## Try it
Restate the opening lines of the material below word for word, stopping after the line that contains "There is also".
══════════
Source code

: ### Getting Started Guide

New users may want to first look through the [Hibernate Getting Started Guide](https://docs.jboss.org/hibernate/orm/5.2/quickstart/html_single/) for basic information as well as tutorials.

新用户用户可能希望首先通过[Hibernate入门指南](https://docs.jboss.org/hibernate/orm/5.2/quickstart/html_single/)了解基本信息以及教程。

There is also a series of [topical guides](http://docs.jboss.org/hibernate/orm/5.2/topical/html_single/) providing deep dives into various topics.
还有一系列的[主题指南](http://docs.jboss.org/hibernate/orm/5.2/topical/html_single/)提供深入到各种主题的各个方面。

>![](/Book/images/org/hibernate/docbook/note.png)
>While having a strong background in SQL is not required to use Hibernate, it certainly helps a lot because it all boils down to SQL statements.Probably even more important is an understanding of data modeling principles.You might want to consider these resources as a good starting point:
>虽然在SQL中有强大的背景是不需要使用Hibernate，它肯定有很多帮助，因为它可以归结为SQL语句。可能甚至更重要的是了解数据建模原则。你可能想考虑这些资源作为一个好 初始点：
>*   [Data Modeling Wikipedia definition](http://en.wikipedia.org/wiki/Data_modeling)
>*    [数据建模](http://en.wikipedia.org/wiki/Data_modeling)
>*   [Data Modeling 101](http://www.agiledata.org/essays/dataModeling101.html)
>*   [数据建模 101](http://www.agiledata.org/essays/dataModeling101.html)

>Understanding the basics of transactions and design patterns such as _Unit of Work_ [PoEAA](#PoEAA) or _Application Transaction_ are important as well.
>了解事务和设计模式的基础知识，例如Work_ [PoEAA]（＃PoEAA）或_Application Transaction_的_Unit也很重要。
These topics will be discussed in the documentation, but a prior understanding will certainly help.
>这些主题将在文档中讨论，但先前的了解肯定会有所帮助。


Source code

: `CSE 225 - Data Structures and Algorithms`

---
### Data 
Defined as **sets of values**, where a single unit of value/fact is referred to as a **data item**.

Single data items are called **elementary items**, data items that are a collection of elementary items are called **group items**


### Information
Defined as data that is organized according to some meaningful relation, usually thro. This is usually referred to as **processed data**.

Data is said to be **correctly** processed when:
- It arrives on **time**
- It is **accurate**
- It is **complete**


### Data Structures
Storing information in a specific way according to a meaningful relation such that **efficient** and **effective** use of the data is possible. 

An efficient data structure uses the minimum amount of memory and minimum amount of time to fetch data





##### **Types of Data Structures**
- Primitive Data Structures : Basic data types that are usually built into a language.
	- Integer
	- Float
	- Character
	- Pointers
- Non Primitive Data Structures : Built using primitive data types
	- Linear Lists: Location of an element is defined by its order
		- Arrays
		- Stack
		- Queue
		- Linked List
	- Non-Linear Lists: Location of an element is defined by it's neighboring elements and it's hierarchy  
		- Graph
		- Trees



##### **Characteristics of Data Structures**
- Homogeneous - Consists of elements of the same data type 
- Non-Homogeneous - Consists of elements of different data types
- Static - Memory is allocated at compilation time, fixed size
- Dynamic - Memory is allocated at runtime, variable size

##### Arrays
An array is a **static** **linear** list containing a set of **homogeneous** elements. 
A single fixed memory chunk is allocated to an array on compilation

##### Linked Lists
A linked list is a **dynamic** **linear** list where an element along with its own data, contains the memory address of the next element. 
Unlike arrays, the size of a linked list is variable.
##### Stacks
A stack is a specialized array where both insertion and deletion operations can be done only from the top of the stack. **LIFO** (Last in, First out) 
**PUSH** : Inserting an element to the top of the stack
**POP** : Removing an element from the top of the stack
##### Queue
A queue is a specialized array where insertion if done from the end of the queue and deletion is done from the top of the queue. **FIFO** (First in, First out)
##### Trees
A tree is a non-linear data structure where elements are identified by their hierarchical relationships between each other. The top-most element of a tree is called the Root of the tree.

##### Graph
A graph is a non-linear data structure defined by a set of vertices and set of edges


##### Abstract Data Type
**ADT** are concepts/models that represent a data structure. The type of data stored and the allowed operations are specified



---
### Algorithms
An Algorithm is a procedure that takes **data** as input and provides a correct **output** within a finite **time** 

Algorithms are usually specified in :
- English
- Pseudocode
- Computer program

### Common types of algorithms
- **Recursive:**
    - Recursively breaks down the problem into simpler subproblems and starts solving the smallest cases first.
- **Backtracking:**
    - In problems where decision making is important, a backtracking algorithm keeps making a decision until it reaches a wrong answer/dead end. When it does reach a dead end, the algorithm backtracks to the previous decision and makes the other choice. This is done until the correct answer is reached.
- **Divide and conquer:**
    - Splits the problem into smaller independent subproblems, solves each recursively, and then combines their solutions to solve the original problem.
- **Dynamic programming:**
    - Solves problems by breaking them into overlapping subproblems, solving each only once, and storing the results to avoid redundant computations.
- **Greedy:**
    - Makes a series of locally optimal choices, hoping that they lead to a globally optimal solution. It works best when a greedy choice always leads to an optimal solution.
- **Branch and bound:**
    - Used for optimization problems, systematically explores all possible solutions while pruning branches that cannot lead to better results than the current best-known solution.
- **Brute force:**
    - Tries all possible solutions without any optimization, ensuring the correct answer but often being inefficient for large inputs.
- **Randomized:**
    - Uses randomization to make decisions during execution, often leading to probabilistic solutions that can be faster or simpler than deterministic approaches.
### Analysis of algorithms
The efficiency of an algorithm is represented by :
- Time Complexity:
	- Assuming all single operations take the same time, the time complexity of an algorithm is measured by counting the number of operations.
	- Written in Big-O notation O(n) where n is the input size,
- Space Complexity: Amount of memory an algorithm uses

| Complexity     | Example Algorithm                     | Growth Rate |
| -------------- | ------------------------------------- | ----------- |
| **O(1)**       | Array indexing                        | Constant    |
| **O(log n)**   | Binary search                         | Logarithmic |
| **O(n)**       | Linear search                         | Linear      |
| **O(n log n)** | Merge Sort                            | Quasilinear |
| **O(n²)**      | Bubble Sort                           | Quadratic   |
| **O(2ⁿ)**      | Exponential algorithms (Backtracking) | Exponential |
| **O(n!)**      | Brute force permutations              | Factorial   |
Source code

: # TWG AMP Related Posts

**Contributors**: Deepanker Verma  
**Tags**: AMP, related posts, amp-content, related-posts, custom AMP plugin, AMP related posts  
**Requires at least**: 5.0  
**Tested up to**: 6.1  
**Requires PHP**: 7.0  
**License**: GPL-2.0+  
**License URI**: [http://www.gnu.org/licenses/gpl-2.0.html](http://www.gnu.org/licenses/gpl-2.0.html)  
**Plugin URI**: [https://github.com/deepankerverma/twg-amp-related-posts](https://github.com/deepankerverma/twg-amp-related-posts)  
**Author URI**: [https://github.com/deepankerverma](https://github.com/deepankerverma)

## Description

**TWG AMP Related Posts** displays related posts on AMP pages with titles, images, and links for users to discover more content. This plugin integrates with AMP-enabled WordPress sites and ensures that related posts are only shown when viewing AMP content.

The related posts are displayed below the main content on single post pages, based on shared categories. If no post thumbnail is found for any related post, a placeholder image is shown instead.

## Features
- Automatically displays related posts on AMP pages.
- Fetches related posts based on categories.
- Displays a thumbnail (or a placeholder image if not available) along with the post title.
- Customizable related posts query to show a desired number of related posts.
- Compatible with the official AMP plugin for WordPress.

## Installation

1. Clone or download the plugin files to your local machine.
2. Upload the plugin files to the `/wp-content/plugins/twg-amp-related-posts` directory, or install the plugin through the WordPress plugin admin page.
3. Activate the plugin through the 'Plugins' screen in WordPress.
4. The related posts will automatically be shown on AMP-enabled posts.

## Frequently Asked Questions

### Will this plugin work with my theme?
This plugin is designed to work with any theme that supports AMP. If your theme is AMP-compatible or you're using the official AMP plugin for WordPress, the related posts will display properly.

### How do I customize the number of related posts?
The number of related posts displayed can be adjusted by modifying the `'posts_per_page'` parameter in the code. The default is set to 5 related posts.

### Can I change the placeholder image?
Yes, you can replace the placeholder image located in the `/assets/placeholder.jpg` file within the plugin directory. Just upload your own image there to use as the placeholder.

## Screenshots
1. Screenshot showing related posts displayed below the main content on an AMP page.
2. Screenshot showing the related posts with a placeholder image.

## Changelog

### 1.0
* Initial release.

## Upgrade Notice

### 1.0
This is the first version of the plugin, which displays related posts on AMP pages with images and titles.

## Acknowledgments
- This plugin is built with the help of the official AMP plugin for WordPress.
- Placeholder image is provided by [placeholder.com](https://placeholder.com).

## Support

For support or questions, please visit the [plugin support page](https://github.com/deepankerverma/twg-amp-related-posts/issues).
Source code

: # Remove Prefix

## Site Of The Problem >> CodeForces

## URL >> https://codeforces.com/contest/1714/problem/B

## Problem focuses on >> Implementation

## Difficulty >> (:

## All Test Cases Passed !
══════════
## Answer to this problem
Source code

: ### Getting Started Guide

New users may want to first look through the [Hibernate Getting Started Guide](https://docs.jboss.org/hibernate/orm/5.2/quickstart/html_single/) for basic information as well as tutorials.

新用户用户可能希望首先通过[Hibernate入门指南](https://docs.jboss.org/hibernate/orm/5.2/quickstart/html_single/)了解基本信息以及教程。

There is also a series of [topical guides](http://docs.jboss.org/hibernate/orm/5.2/topical/html_single/) providing deep dives into various topics.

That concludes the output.